A huge plot point in the movie involves Belldandy losing her memories of Keiichi, and her becoming aware of this and wanting to become more like "the person she was".

However, post-memory-wipe Belldandy acts EXACTLY THE SAME as pre-memory-wipe Belldandy except for her annoying tendency of calling Keiichi 'Morisato-san'. We can't identify with Belldandy's struggle to regain her identity, because she never loses it. Knowing how popular Belldandy is, the creators were afraid to change her into anything less than her perfect normal self for fear of fan outcry. The effect of all this is that I wanted to reach into the screen and slap Belldandy and tell her to get over herself already.

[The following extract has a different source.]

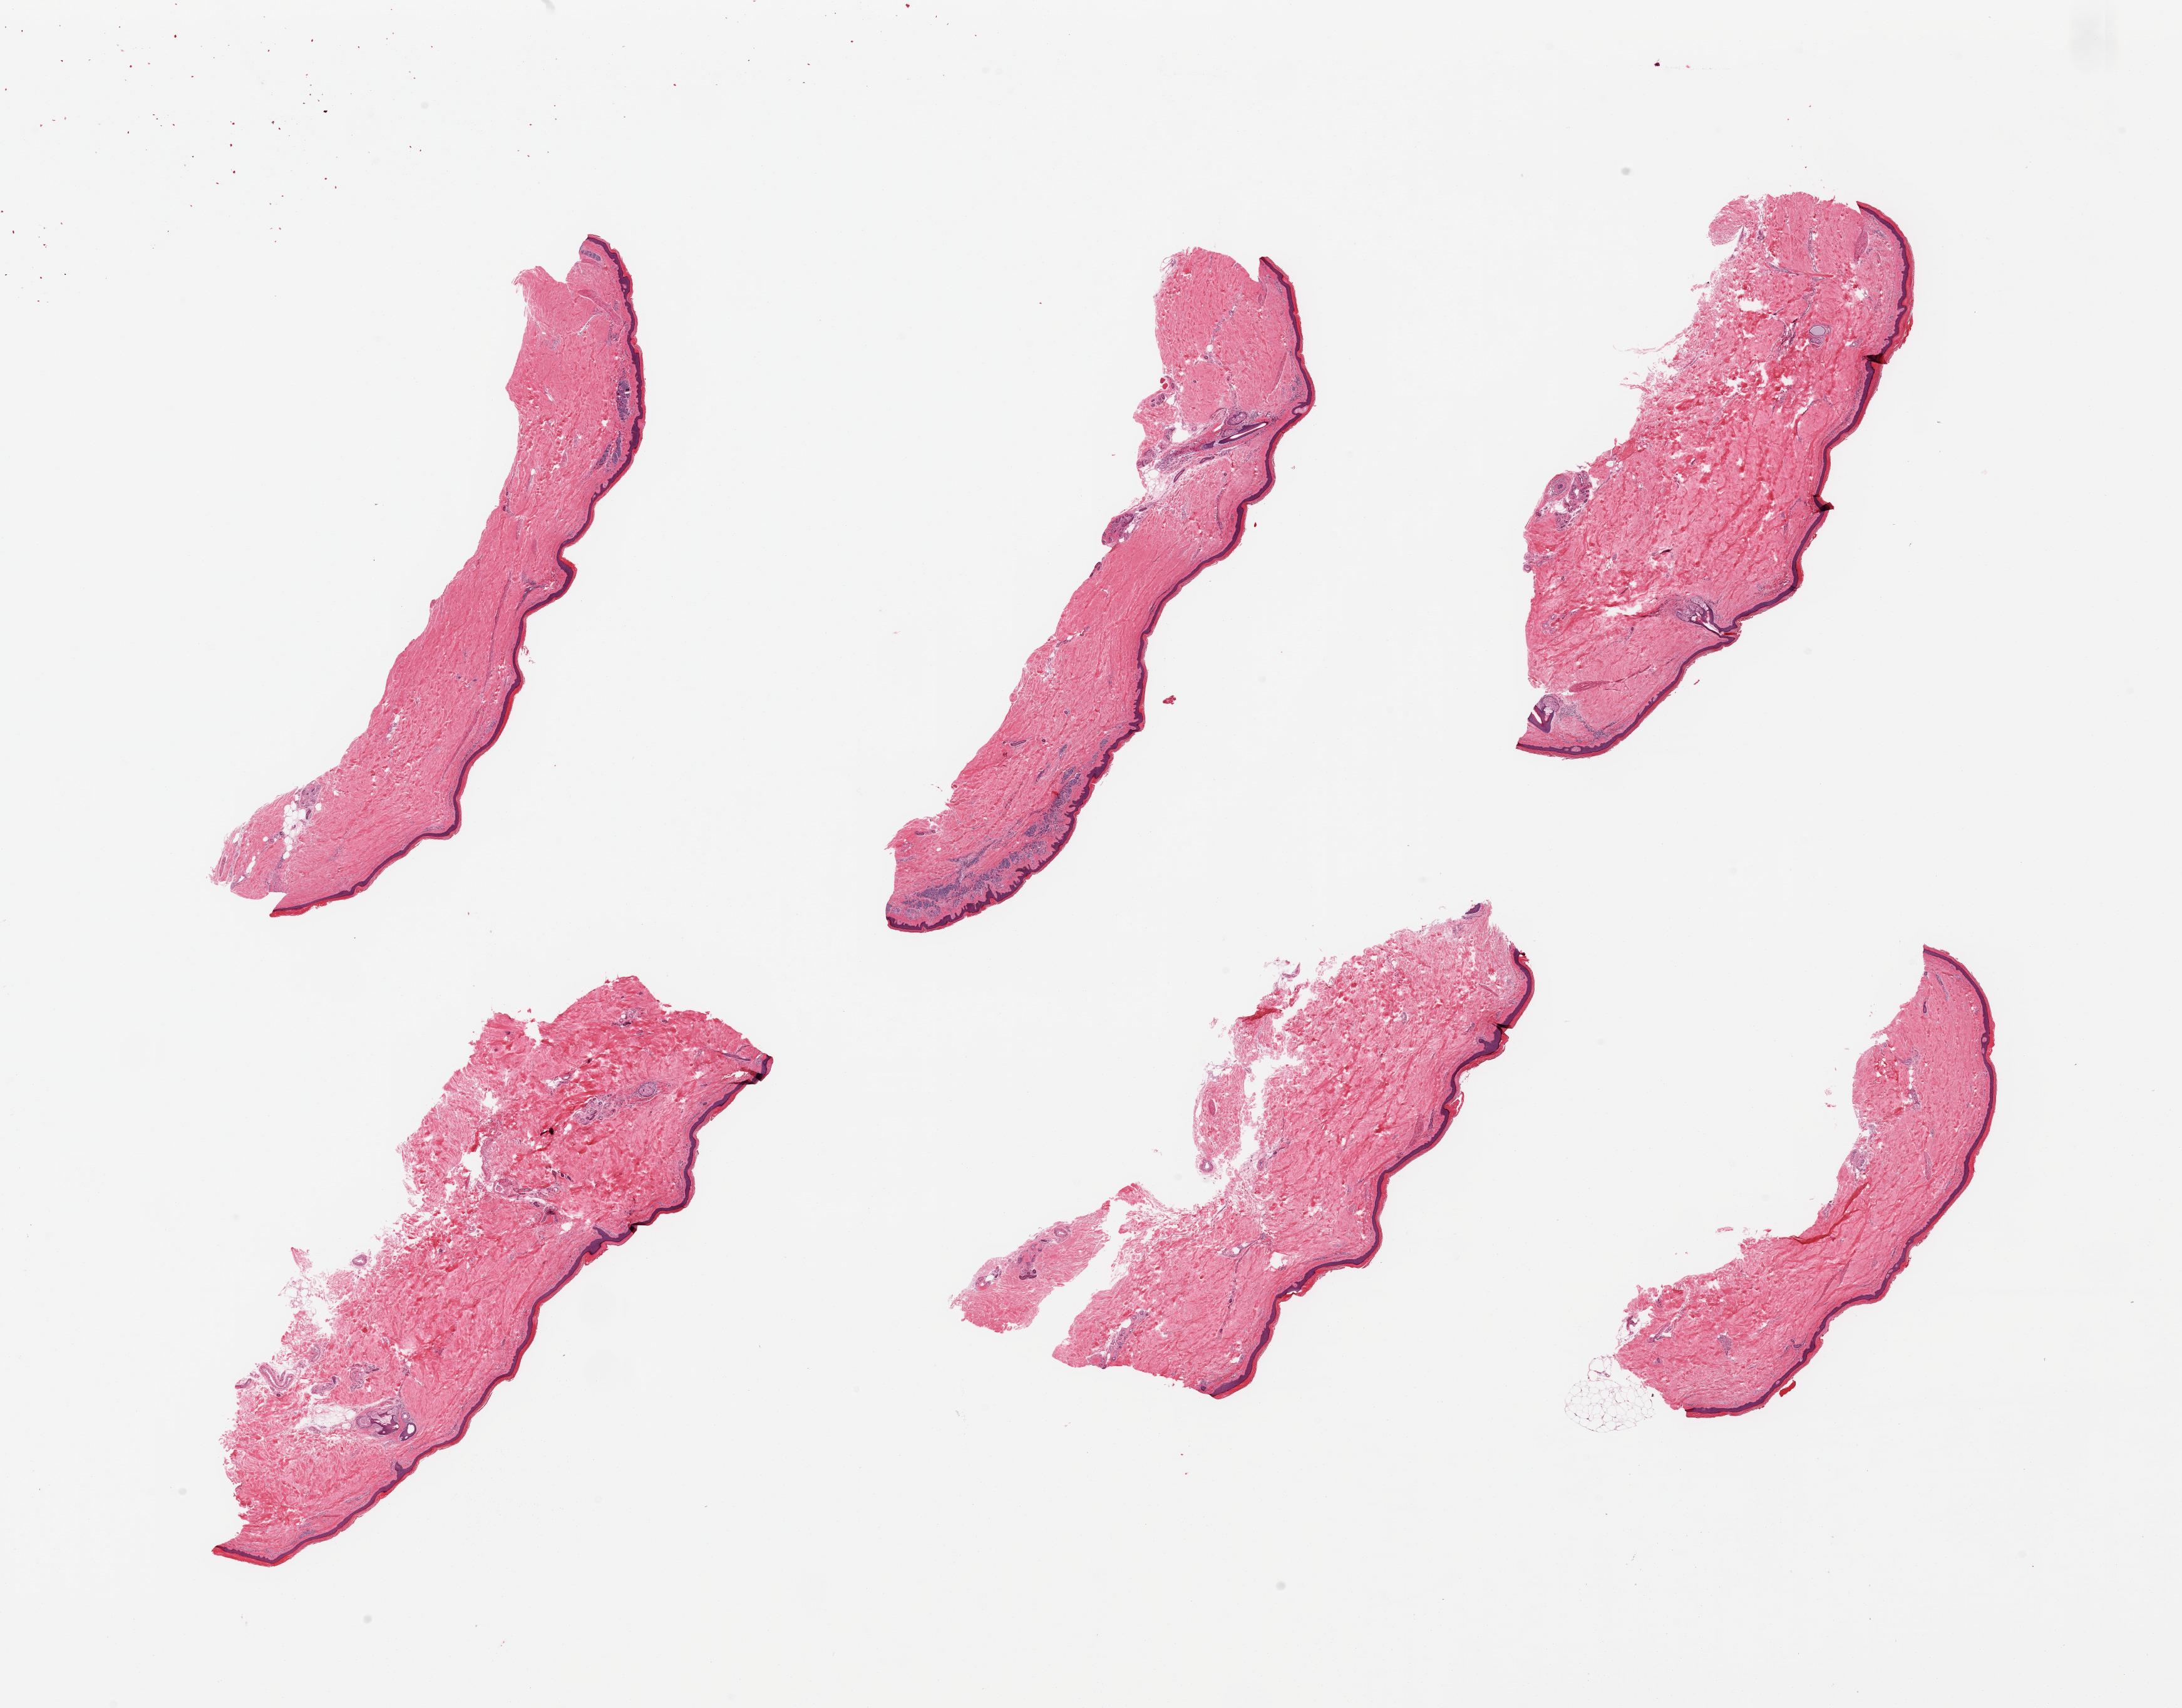
Whole-slide image, H&E stain, brightfield, low-resolution overview of the scanned area, about 27.6 x 21.6 mm (slide scanned at 20x); PAXgene-fixed, paraffin-embedded tissue; sampled site (target tissue): skin of lower leg; donor tissue sample.
- pathologist's review note for this sample: 6 pieces; intradermal nevus in 2 of 6 pieces; well trimmed; 1% dermal fat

Finally, the dub is basically good but a bit of a mixed bag. Melissa Williamson is probably one of my favorite dub actresses, and she does a great job as Urd, arguably better than the original. David Lucas is good as Celestine, the only problem being that dub fans have heard his very distinctive voice in so many different shows at this point that you can't help but think of his other roles, which takes you out of the movie a little. Peorth's voice actress sounded very bland to me in the original track, so the adult-sounding English voice was a welcome change, especially considering how much time she spends giving everyone else orders. The weakest link here is Ruby Marlowe as Belldandy, which is a bad thing considering that she has the bulk of the dialogue. I've been impressed with several of her performances over the past few years (particularly Lain in SE Lain and Mima in Perfect Blue), but she isn't that great at making sappy dialogue sound convincing. It needed a really talented voice actor to make Belldandy's oh-so-perfectness heartfelt, and Marlowe's performance sounded forced.

In the end though, it hardly matters what a highly critical fan like myself thinks. You could write a thesis on the plot holes in this movie, and that doesn't change the fact that it's some of the most gorgeous eye candy available in any medium. Despite the fact that we don't get to see much of her character, it's still really, really cool to see an animated Peorth. Belldandy is beautiful. Buy this movie.